## What you will do
Could you set down exactly the lines of the data below, starting at the one that holds "left eye: (370, 193)" and ending at the one that holds "left back paw: (356, 430)", both included, and only those?

## Data listing
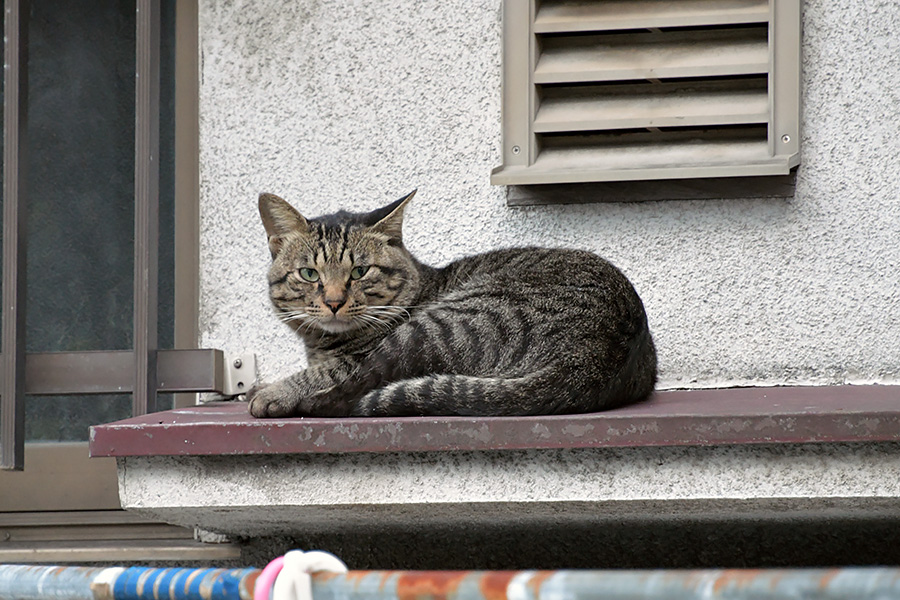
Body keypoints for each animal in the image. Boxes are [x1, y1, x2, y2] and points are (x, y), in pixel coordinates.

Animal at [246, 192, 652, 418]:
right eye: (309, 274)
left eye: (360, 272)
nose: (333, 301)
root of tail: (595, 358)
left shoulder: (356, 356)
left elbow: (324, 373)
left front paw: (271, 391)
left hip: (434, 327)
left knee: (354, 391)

...

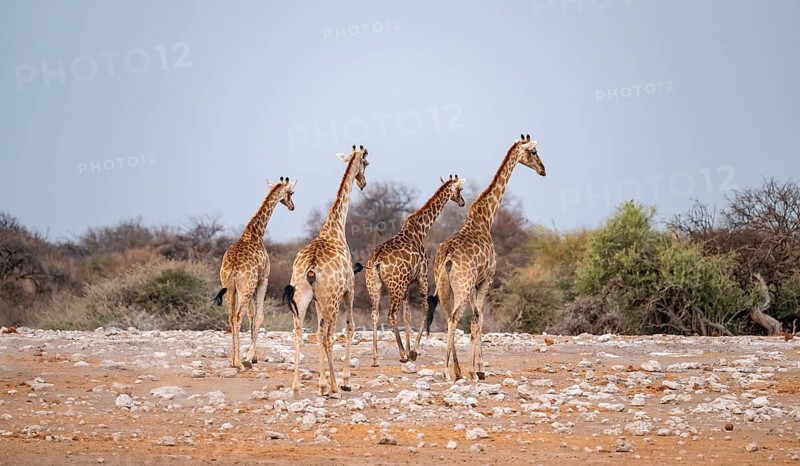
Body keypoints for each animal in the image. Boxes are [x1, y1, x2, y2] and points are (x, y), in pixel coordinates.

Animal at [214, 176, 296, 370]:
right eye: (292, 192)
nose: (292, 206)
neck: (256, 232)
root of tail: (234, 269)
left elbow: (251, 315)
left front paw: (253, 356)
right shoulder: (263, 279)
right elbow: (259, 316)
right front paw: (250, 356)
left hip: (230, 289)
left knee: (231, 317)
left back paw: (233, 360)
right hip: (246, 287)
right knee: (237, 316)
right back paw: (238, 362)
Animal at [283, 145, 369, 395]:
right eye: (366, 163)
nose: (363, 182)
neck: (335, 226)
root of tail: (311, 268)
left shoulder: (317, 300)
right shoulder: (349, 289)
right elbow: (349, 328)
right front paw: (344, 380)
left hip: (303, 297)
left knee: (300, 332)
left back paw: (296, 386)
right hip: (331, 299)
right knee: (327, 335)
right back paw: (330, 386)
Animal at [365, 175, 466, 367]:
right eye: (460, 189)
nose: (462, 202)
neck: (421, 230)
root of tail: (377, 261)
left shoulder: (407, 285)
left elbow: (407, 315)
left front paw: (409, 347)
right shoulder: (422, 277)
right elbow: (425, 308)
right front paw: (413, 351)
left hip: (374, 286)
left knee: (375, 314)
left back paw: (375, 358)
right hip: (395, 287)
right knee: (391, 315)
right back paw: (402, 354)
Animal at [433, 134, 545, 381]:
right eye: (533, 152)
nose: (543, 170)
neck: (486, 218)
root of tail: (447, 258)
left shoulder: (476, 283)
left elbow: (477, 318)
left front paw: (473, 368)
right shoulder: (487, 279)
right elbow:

---

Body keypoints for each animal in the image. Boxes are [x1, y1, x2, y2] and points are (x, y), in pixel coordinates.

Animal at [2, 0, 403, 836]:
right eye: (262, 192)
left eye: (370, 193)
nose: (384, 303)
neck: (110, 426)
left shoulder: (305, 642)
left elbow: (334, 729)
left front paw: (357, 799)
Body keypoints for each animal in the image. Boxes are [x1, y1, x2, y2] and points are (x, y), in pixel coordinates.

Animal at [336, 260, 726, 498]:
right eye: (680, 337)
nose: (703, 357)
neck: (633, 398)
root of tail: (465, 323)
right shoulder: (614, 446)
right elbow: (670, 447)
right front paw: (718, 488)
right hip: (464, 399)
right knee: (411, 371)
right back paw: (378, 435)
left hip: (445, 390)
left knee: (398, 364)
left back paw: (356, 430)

## Finished exercise
left eye: (370, 193)
nose: (384, 303)
neck: (110, 426)
left shoulder: (305, 642)
left elbow: (334, 729)
left front paw: (357, 799)
Body keypoints for each animal in the image. Boxes are [x1, y1, x2, y2] and points are (x, y), in pixel coordinates.

Animal at [336, 260, 726, 498]:
right eye: (680, 337)
nose: (703, 357)
neck: (633, 398)
root of tail: (465, 323)
right shoulder: (614, 446)
right elbow: (670, 447)
right front paw: (718, 488)
right hip: (464, 399)
right knee: (411, 371)
right back paw: (378, 435)
left hip: (445, 390)
left knee: (398, 364)
left back paw: (356, 430)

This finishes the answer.